**Work order:**
Copy out all lines from the entries below in which "allowing" occurs.
>>
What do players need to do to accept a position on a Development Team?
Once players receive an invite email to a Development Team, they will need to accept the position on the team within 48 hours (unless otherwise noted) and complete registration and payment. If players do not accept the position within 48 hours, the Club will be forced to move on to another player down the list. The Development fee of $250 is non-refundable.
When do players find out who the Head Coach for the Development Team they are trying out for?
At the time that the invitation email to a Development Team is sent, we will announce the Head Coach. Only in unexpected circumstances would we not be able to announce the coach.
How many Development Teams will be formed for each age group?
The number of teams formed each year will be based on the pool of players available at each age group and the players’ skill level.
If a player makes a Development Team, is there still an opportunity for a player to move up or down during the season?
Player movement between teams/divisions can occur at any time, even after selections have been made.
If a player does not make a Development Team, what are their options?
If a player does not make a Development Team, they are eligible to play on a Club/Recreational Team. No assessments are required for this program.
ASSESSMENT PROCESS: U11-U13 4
<<
>>
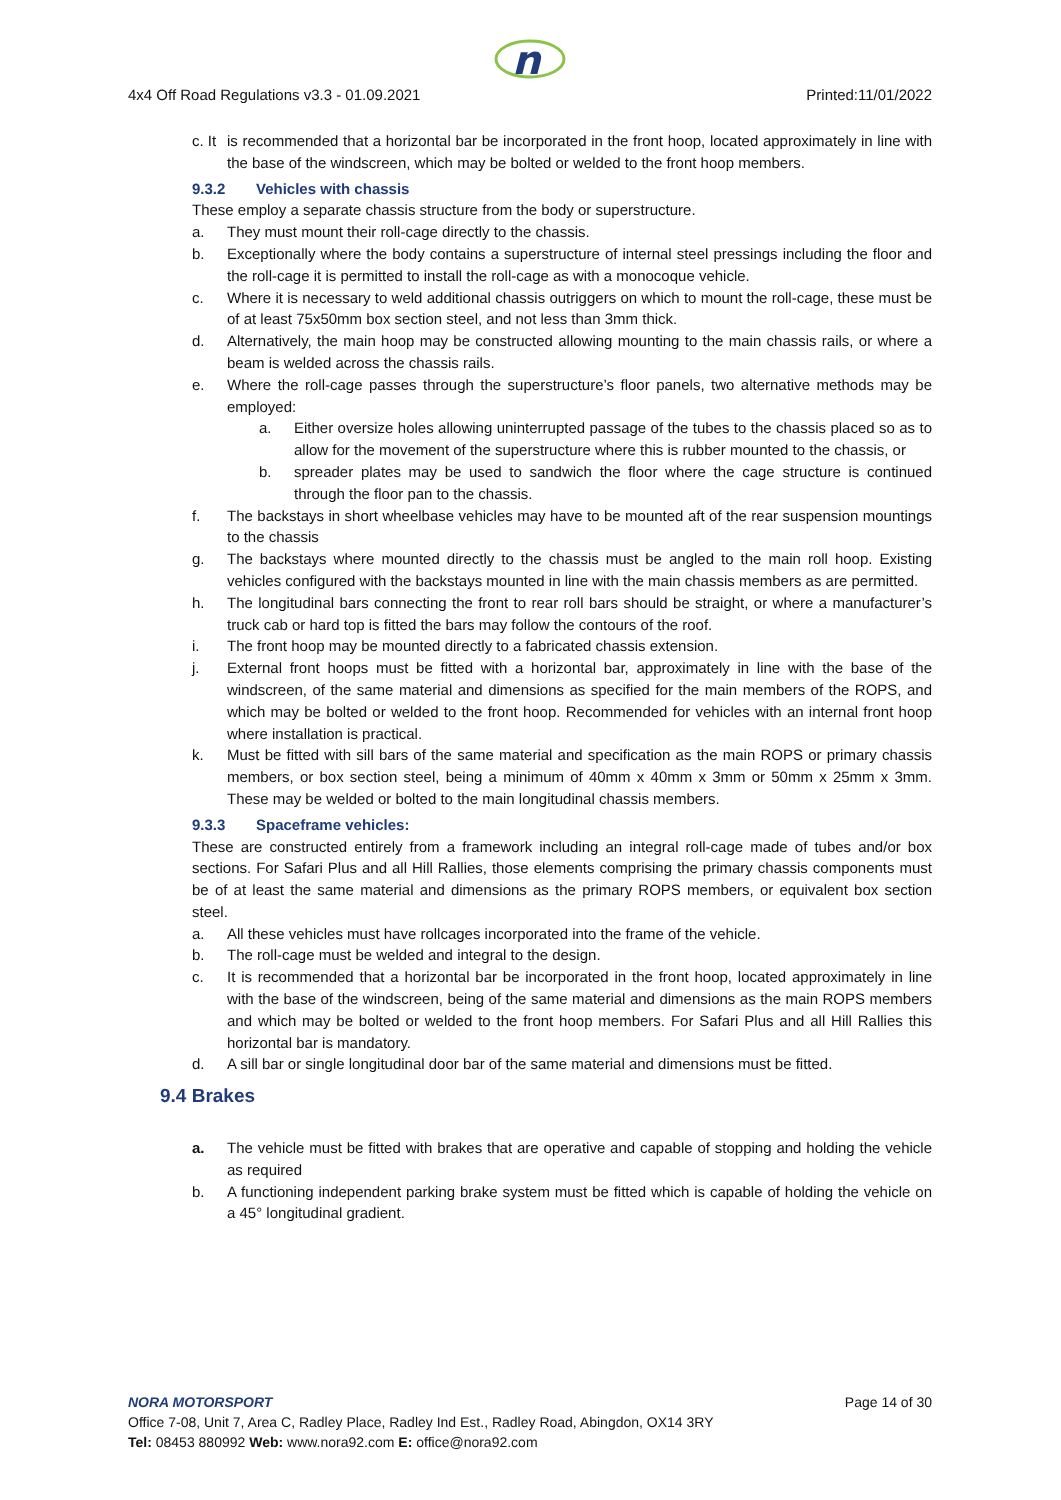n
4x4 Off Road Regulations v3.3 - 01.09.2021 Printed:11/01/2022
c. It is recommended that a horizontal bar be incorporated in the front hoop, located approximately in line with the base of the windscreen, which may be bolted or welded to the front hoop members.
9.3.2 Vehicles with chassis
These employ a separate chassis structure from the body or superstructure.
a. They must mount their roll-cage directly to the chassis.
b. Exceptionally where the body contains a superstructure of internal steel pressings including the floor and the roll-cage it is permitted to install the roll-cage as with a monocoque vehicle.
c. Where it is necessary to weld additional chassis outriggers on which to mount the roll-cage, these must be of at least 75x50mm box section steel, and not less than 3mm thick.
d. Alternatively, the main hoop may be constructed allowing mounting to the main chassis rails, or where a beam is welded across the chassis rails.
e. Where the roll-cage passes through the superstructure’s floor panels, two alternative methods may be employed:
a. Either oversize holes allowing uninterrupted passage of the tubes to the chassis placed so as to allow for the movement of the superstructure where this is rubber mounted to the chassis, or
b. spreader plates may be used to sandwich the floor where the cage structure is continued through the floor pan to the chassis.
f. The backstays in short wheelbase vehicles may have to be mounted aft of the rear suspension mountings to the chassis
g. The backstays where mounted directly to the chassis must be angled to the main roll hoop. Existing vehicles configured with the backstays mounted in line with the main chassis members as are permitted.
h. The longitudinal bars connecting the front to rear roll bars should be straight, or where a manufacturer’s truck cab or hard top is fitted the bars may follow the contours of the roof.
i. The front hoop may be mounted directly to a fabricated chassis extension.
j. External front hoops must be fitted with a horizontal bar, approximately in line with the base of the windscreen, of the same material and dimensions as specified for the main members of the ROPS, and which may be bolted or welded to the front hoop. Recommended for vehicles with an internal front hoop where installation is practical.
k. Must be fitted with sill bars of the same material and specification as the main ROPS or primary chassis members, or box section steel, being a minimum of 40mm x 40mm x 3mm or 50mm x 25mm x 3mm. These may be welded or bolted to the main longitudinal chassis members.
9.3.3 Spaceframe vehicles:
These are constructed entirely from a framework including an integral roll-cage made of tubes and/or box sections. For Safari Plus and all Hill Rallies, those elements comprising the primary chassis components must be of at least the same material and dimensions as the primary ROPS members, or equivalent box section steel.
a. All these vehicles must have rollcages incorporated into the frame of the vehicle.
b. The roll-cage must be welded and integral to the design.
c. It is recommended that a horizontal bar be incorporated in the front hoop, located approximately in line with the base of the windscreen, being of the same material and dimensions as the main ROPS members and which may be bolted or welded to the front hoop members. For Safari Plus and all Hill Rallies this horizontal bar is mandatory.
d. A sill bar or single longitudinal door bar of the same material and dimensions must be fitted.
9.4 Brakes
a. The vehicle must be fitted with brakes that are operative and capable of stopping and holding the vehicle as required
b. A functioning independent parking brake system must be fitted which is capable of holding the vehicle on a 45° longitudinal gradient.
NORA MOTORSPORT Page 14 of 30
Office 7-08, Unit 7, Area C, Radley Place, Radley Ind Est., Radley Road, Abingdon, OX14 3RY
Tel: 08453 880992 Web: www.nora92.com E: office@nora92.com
<<
**Response box:**
d. Alternatively, the main hoop may be constructed allowing mounting to the main chassis rails, or where a beam is welded across the chassis rails.
a. Either oversize holes allowing uninterrupted passage of the tubes to the chassis placed so as to allow for the movement of the superstructure where this is rubber mounted to the chassis, or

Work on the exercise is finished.